The rule of test environments
The closer your test environment resembles the actual environment where you code runs, the more value your tests will bring you.
Would you test Node.js applications in the browser? That sounds ridiculous. Well, it’s much the same the other way around.
If you’re creating UI components to be rendered in the browser, you should be testing them in the real browser. This is true today as much as it was fifteen years ago, but the tooling simply wasn’t there. That’s not the case anymore. We’ve got fantastic tools like Playwright and Vitest that make in-browser tests more performant and accessible than ever. It’s time for you to use them.
In-browser component testing
When I talk about testing your code in the browser, I don’t mean an end-to-end test, mind you. Those are valid in their own right as they pursue different goals than integration, component-level tests.
My tool of choice for those component-level tests is Vitest Browser Mode. It’s a new API in Vitest built to solve the same problem JSDOM set off to solve almost two decades ago. This time, using the actual browser and the flexible, performant, and familiar API of Vitest.
I know what you might be thinking. It’s a big investment. Oh, great, another refactor. I get you. I mean, if you take a look at your existing component tests in JSDOM, this is just so clear and nice:
test('renders the dashboard heading', async () => { render(<Dashboard />) await expect.element( page.getByRole('heading', { name: 'Dashboard' }) ).toBeVisible()})
Only, this isn’t a test in JSDOM (sorry, I tricked you).
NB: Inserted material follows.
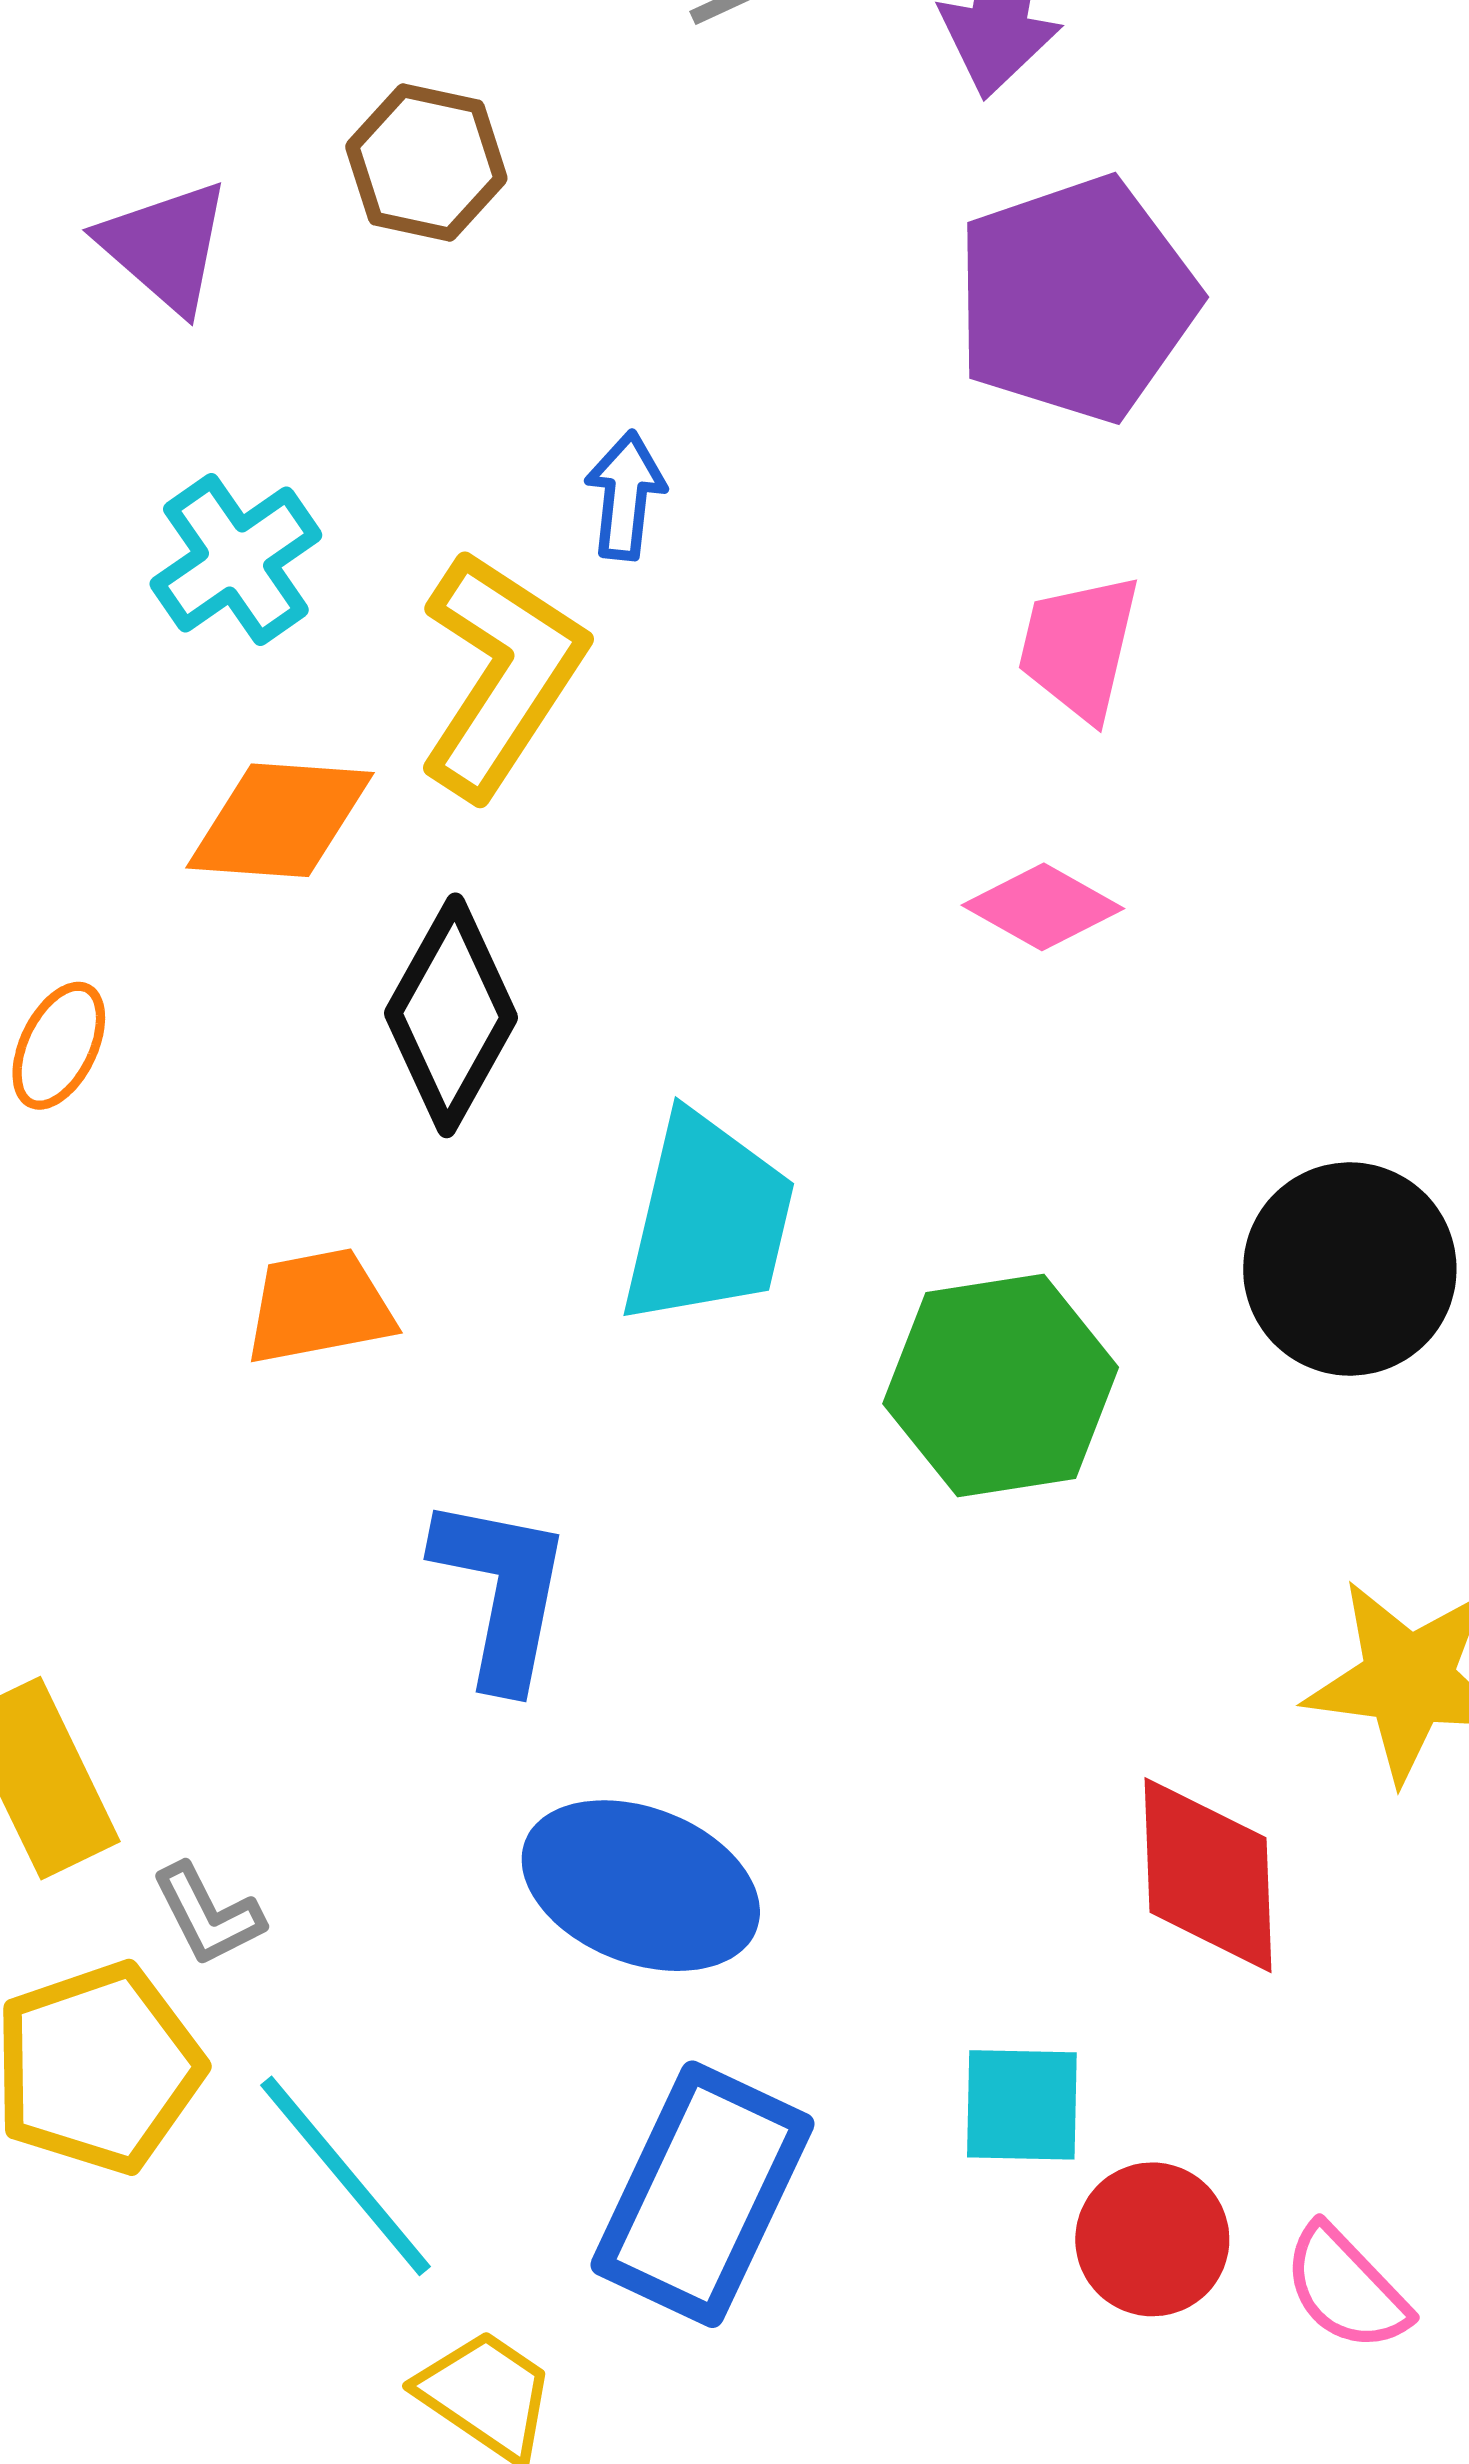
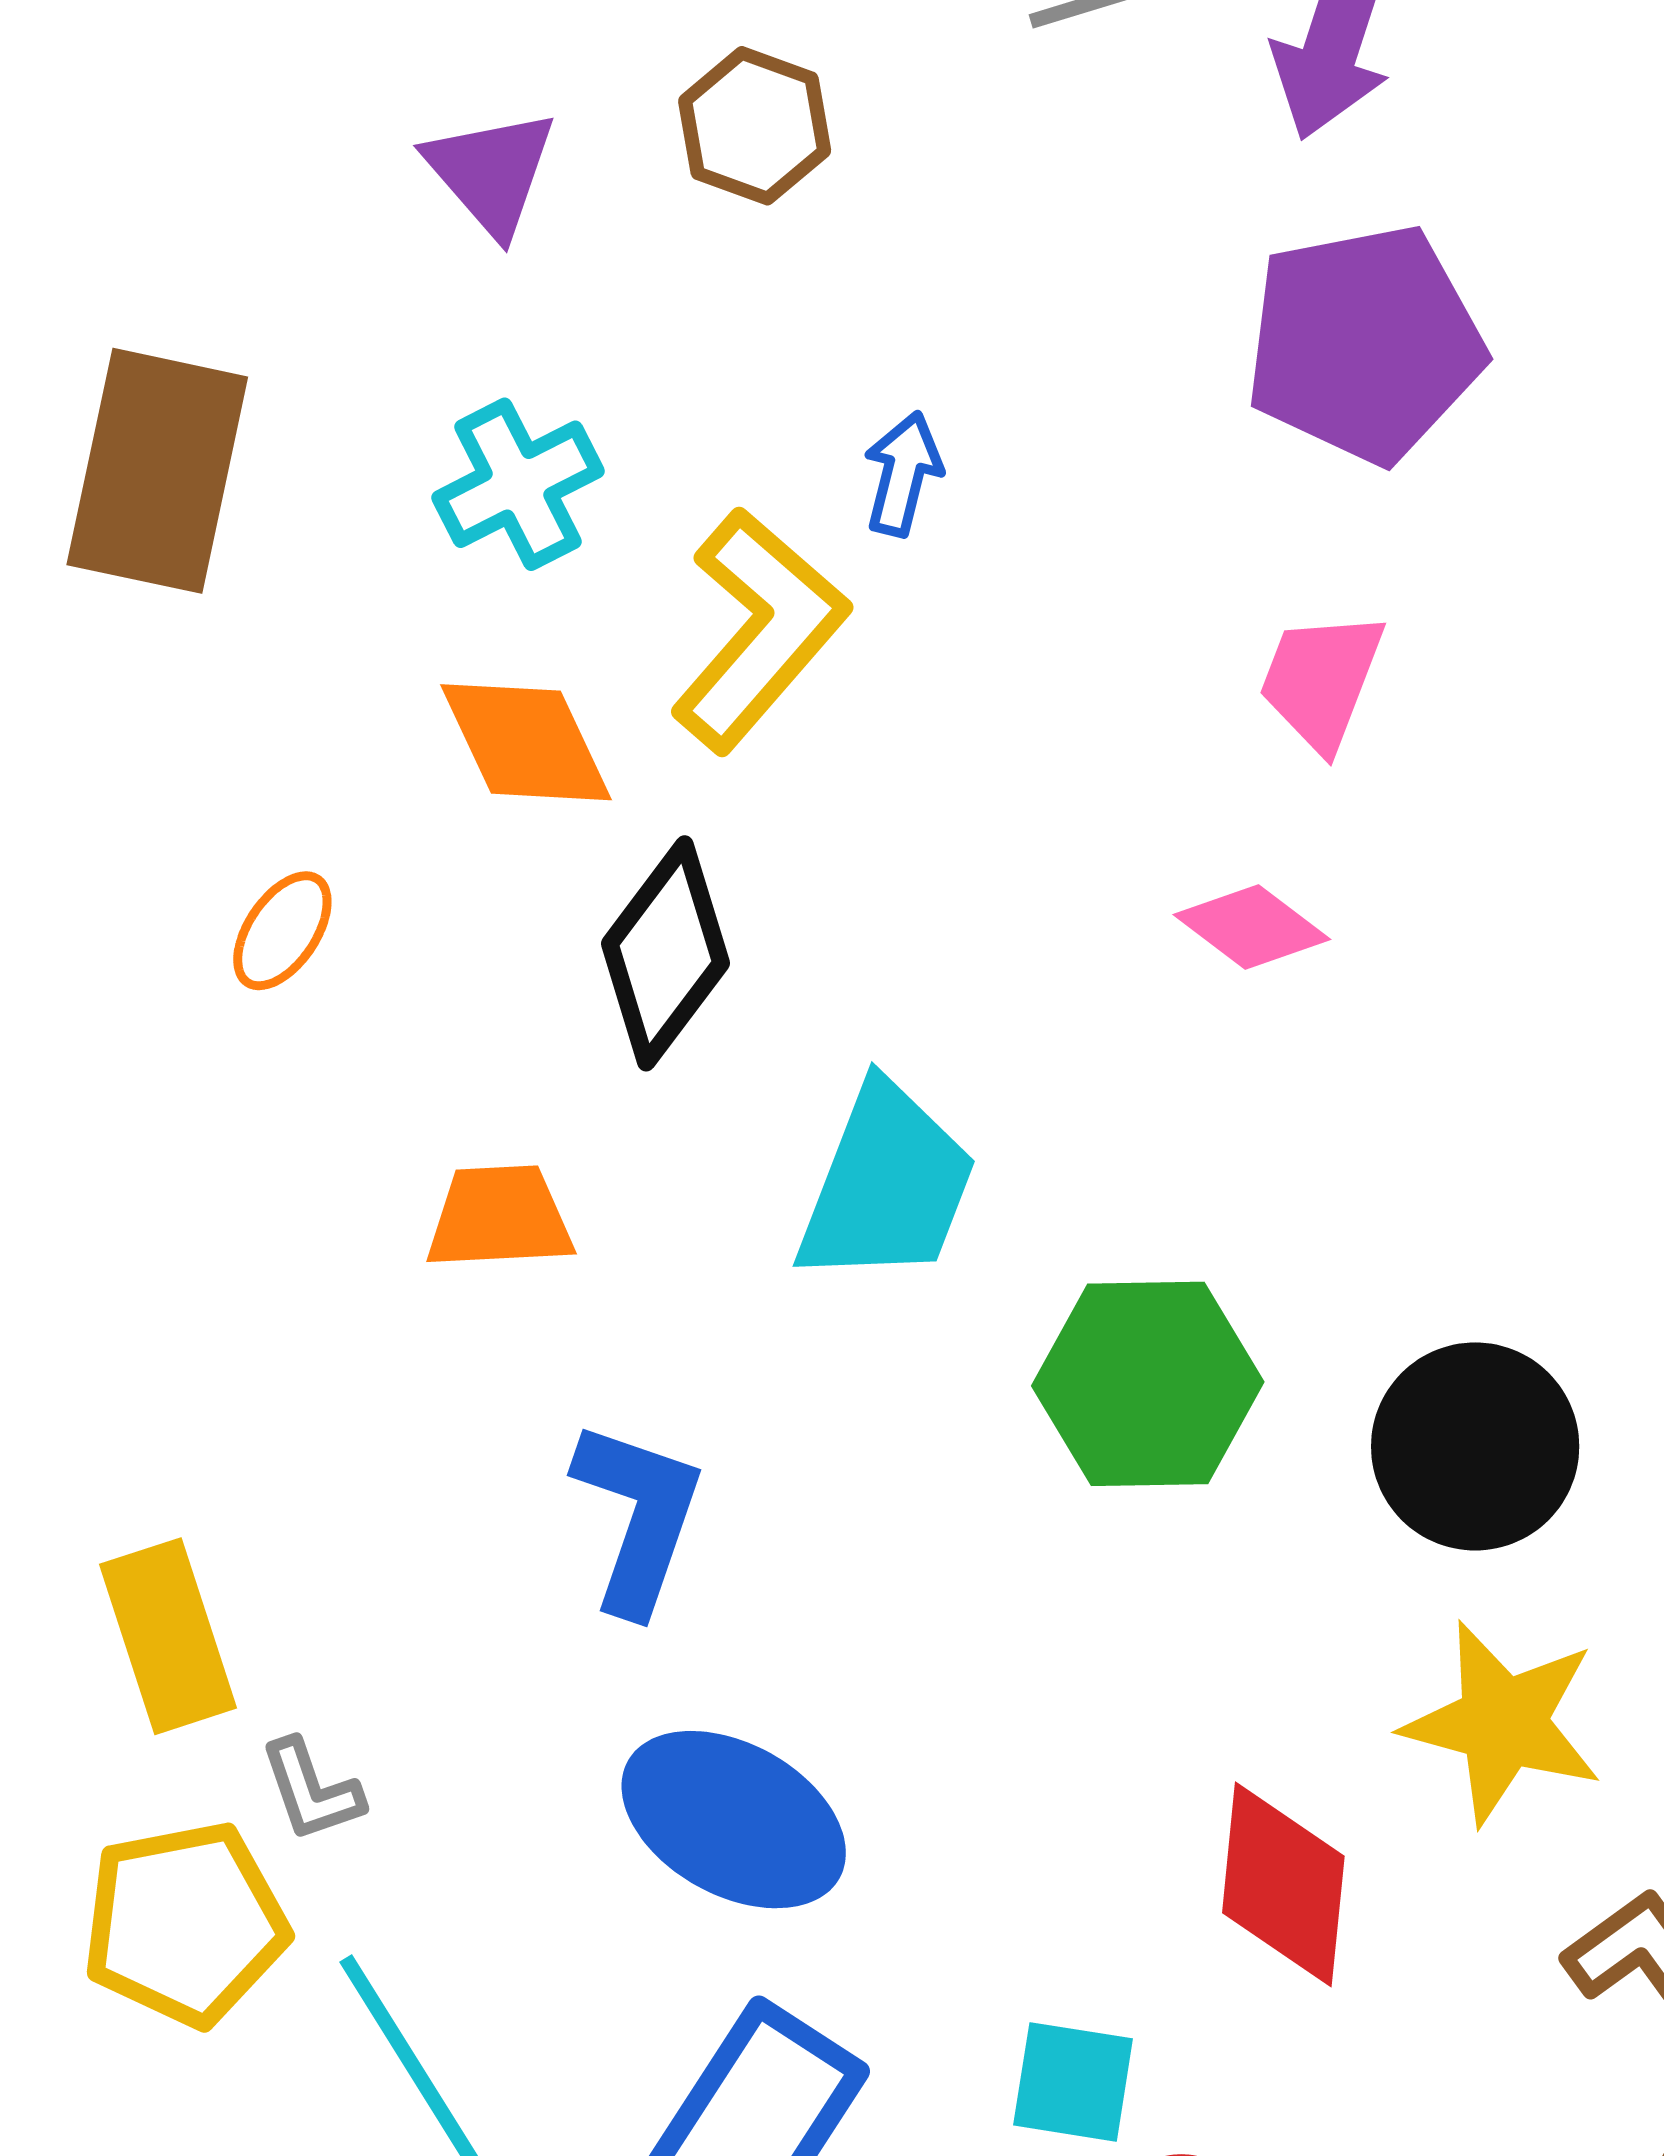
orange diamond: (280, 820) -> (526, 742), turned 53
black circle: (1350, 1269) -> (1475, 1446), moved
This is a real test in Vitest Browser Mode that uses the same familiar, battle-proven patterns of React Testing Library but in the browser:
import { page } from '@vitest/browser/context'// 👆 This controls the Playwright provider.import { render } from 'vitest-browser-react'// 👆 This renders your React components.import { Dashboard } from '#app/components/dashboard.js'// 👇 This test (and the entire module) are transpiled// and run in the actual browser(s).test('renders the dashboard heading', async () => { render(<Dashboard />) await expect.element( page.getByRole('heading', { name: 'Dashboard' }) ).toBeVisible()})
This is huge! The reliability of the actual browser and the comfort of the familiar testing API is the mixture we’ve been craving for years. It is finally here, and you can get your hands on it:
npm i -D vitest @vitest/browser
Please read the Getting started to learn how to choose the browser provider and configure the runner to your exact needs.
Honorable mentions
I believe that the team at Playwright are doing a phenomenal job with their Component testing model, and you should certainly check it out as well. I am choosing Vitest because I find it more natural to use an integration-level test runner for integration tests, no matter their environment. That being said, I am sticking with Playwright for end-to-end tests as it’s simply the most powerful browser automation option out there. It’s not an either/or choice though as you can (and should) use Playwright as the browser provider in Vitest Browser Mode!
What’s next?
Next comes a paradigm shift that will finally help you get more value out of your integration tests. You can test the code you write for the browser in the actual browser, leaving the age of polyfills behind. As with any good tooling, once you do, you won’t ever come back.
I will try to do my best to help you with that transition. Either it’s through articles like this one, tutorials, or workshops—I am here to see the dawn of a new era of component testing, and I am excited for what the future may hold.